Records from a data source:
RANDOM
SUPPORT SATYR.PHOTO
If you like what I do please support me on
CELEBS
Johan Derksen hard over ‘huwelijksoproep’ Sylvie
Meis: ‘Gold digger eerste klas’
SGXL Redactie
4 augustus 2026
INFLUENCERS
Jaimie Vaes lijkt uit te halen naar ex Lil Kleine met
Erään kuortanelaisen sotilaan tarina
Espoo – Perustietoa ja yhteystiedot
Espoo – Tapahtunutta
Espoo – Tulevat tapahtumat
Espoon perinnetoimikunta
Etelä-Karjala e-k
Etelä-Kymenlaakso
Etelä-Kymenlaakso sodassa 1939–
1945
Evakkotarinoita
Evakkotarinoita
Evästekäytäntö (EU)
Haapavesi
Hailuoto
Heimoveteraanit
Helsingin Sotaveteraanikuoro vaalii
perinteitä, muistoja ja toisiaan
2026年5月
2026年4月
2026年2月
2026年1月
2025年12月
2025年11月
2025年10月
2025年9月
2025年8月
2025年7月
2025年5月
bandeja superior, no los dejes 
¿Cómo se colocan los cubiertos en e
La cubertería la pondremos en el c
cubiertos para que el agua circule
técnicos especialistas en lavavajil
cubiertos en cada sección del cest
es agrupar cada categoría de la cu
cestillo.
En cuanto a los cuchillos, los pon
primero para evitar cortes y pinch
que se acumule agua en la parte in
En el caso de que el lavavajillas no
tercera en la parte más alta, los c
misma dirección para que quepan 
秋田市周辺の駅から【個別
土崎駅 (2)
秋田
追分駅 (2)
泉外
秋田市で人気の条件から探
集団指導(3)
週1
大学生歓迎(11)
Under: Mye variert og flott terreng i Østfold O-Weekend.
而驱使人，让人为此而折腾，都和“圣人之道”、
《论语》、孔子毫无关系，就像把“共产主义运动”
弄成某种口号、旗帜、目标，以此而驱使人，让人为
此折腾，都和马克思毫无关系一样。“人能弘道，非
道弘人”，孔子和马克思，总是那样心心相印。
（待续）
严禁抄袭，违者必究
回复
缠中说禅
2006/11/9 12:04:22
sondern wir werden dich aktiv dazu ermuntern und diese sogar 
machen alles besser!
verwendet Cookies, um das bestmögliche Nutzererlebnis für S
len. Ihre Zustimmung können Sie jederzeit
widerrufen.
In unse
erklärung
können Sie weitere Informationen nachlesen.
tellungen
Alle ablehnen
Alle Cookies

What to work on: Rewrite every line of the listing above as a numbered list, omitting any blank lines.

Answer section:
1. RANDOM
2. SUPPORT SATYR.PHOTO
3. If you like what I do please support me on
4. CELEBS
5. Johan Derksen hard over ‘huwelijksoproep’ Sylvie
6. Meis: ‘Gold digger eerste klas’
7. SGXL Redactie
8. 4 augustus 2026
9. INFLUENCERS
10. Jaimie Vaes lijkt uit te halen naar ex Lil Kleine met
11. Erään kuortanelaisen sotilaan tarina
12. Espoo – Perustietoa ja yhteystiedot
13. Espoo – Tapahtunutta
14. Espoo – Tulevat tapahtumat
15. Espoon perinnetoimikunta
16. Etelä-Karjala e-k
17. Etelä-Kymenlaakso
18. Etelä-Kymenlaakso sodassa 1939–
19. 1945
20. Evakkotarinoita
21. Evakkotarinoita
22. Evästekäytäntö (EU)
23. Haapavesi
24. Hailuoto
25. Heimoveteraanit
26. Helsingin Sotaveteraanikuoro vaalii
27. perinteitä, muistoja ja toisiaan
28. 2026年5月
29. 2026年4月
30. 2026年2月
31. 2026年1月
32. 2025年12月
33. 2025年11月
34. 2025年10月
35. 2025年9月
36. 2025年8月
37. 2025年7月
38. 2025年5月
39. bandeja superior, no los dejes 
40. ¿Cómo se colocan los cubiertos en e
41. La cubertería la pondremos en el c
42. cubiertos para que el agua circule
43. técnicos especialistas en lavavajil
44. cubiertos en cada sección del cest
45. es agrupar cada categoría de la cu
46. cestillo.
47. En cuanto a los cuchillos, los pon
48. primero para evitar cortes y pinch
49. que se acumule agua en la parte in
50. En el caso de que el lavavajillas no
51. tercera en la parte más alta, los c
52. misma dirección para que quepan 
53. 秋田市周辺の駅から【個別
54. 土崎駅 (2)
55. 秋田
56. 追分駅 (2)
57. 泉外
58. 秋田市で人気の条件から探
59. 集団指導(3)
60. 週1
61. 大学生歓迎(11)
62. Under: Mye variert og flott terreng i Østfold O-Weekend.
63. 而驱使人，让人为此而折腾，都和“圣人之道”、
64. 《论语》、孔子毫无关系，就像把“共产主义运动”
65. 弄成某种口号、旗帜、目标，以此而驱使人，让人为
66. 此折腾，都和马克思毫无关系一样。“人能弘道，非
67. 道弘人”，孔子和马克思，总是那样心心相印。
68. （待续）
69. 严禁抄袭，违者必究
70. 回复
71. 缠中说禅
72. 2006/11/9 12:04:22
73. sondern wir werden dich aktiv dazu ermuntern und diese sogar 
74. machen alles besser!
75. verwendet Cookies, um das bestmögliche Nutzererlebnis für S
76. len. Ihre Zustimmung können Sie jederzeit
77. widerrufen.
78. In unse
79. erklärung
80. können Sie weitere Informationen nachlesen.
81. tellungen
82. Alle ablehnen
83. Alle Cookies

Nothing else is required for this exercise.